Need some help to recover degraded ZFS raid

Emil Makariev

Member
Jun 17, 2016
10
0
21
35
Hello guys! I have a bit of an issue with ZFS on proxmox 4.4...
Yesterday, I tried to expand my zfs pool. Originally has 4HDD's in Raid 10.
What I did was:

zpool add rpool mirror /dev/sde /dev/sdf

then I wanted to add 1 SSD as Cache:
zpool add rpool cache /dev/nvme0n1

all the disks appeared online:

root@supermicro:~# zpool status
pool: rpool
state: ONLINE
scan: scrub repaired 184K in 3h59m with 0 errors on Sun May 14 04:23:54 2017
config:

NAME STATE READ WRITE CKSUM
rpool ONLINE 0 0 0
mirror-0 ONLINE 0 0 0
ata-WDC_WD1003FZEX-00MK2A0_WD-WCC3F5HSPX2S-part2 ONLINE 0 0 0
ata-WDC_WD10EZEX-21WN4A0_WCC6Y6UR4A5V-part2 ONLINE 0 0 0
mirror-1 ONLINE 0 0 0
ata-WDC_WD1003FZEX-00MK2A0_WD-WCC3F2JZ5LXR ONLINE 0 0 0
ata-WDC_WD10EZEX-21WN4A0_WCC6Y0KA3X41 ONLINE 0 0 0
mirror-2 ONLINE 0 0 0
sde ONLINE 0 0 0
sdf ONLINE 0 0 0
cache
nvme0n1 ONLINE 0 0 0

After that, I rebooted the system, to be sure that everything will works and received the error:

Loading, please wait...
PANIC: blkptr at ffff88100eca4848 DVA 1 has invalid VDEV 2

There is no console or some command line that I can use, so i tried to boot from USB as rescue system:

root@USB:~# zpool status
no pools available
root@USB:~# zpool import rpool
cannot import 'rpool': one or more devices is currently unavailable

root@USB:~# zpool import -d /dev/disk/by-id/
pool: rpool
id: 17715479149632960048
state: UNAVAIL
status: One or more devices are missing from the system.
action: The pool cannot be imported.
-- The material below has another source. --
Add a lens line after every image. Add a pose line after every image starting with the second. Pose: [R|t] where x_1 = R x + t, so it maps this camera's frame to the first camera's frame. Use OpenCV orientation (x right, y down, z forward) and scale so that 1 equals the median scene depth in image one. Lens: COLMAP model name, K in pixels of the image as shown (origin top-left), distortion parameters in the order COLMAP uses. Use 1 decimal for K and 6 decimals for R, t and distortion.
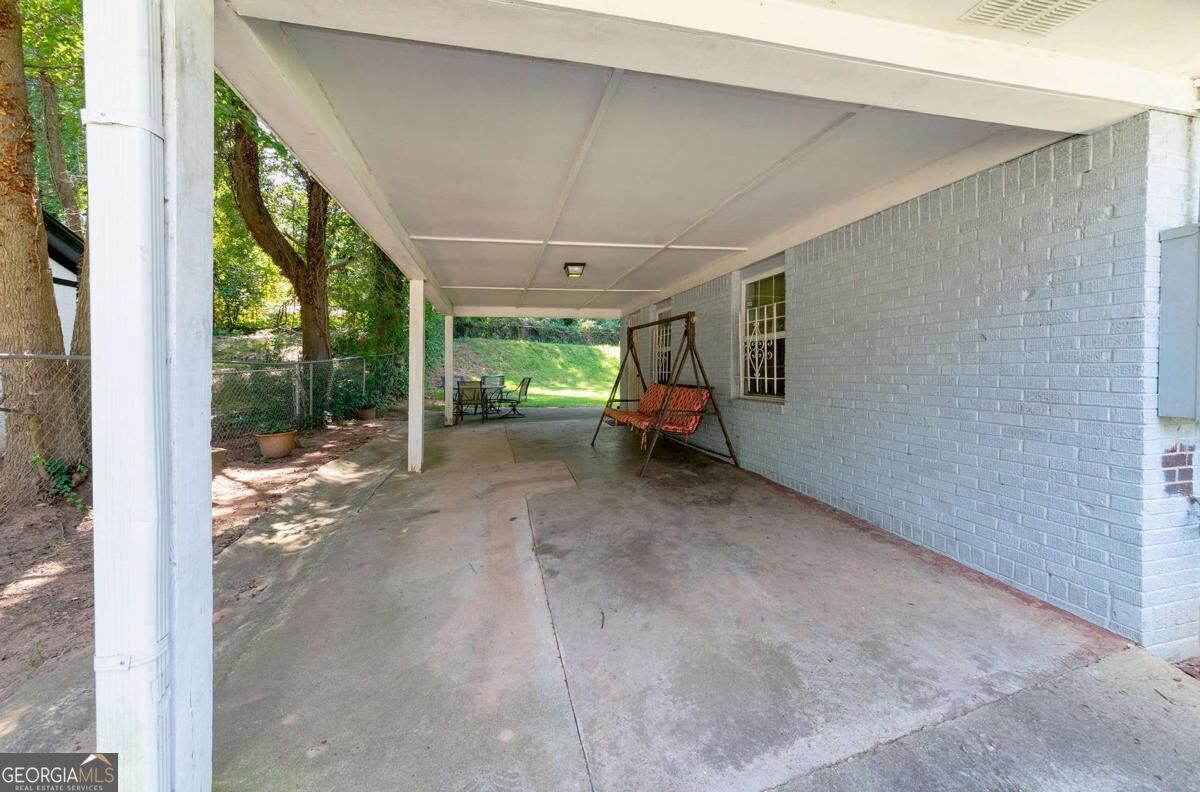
lens RADIAL K [[432.4, 0, 598.3], [0, 432.4, 374.1], [0, 0, 1]] dist [-0.000051, -0.000011]
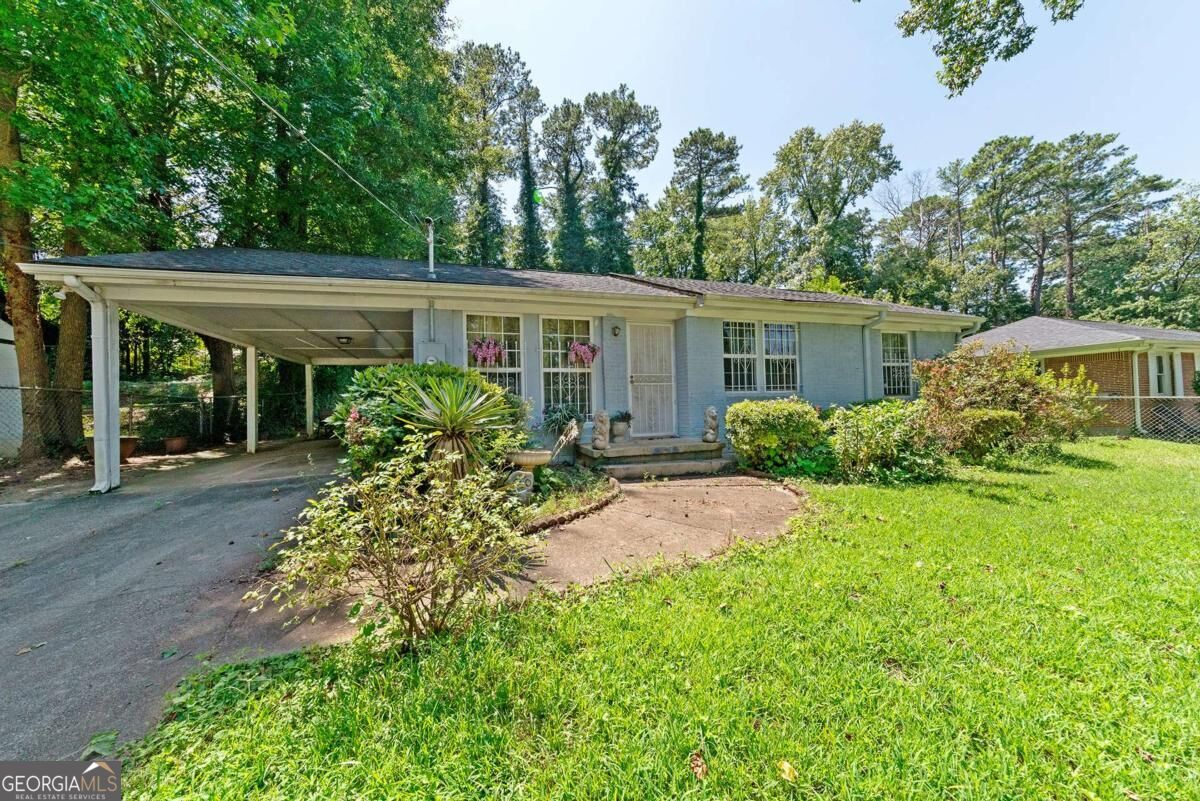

Attach the missing
devices and try again.
see: http://zfsonlinux.org/msg/ZFS-8000-6X
config:

rpool UNAVAIL missing device
mirror-0 ONLINE
ata-WDC_WD1003FZEX-00MK2A0_WD-WCC3F5HSPX2S-part2 ONLINE
ata-WDC_WD10EZEX-21WN4A0_WCC6Y6UR4A5V-part2 ONLINE
mirror-1 ONLINE
ata-WDC_WD1003FZEX-00MK2A0_WD-WCC3F2JZ5LXR ONLINE
ata-WDC_WD10EZEX-21WN4A0_WCC6Y0KA3X41 ONLINE
cache
lvm-pv-uuid-Rabs6y-HGip-lnW2-6XMT-2kmd-08gQ-6UZWDe

Additional devices are known to be part of this pool, though their
exact configuration cannot be determined.

Any idea, how can I boot the system, even only with my old 4 HDDs? or how can I bring up the status of the pool to online? I tried also to remove the last pair physically. Same shit...

Thanks a lot in advance!
 
I had a similar error when I had my cache and log devices on LVM volumes. I changed them to use simple partitions and the pool was imported at boot. It was possible to fix in other ways but the solution was sufficient.

I recommend doing the same, though your situation is different as your mirror-2 is missing entirely. Are your sde, sdf devices visible in the system?
 
what does "zpool import" say?
 
do the zpool import -N -d /dev/disk/by-id/ trick to import the pool, then`exit` to continue the boot, then `update-grub` or `update-initramfs -u` (I don't remember, do both :-) after to get the /etc/zfs/zpool.cache in the boot image.
 
Hello, thanks for the response! I had no time, so I did reinstall and restore from backup

That also works :D

Just consider to get familiar with recovery process. You learned now the hard way and had downtime, recovery time and maybe data loss. You can play around inside a VM with all aspects of running Proxmox VE including ZFS disks. You can even hotplug then online to "play around". Comes in really handy at "simulating" stuff.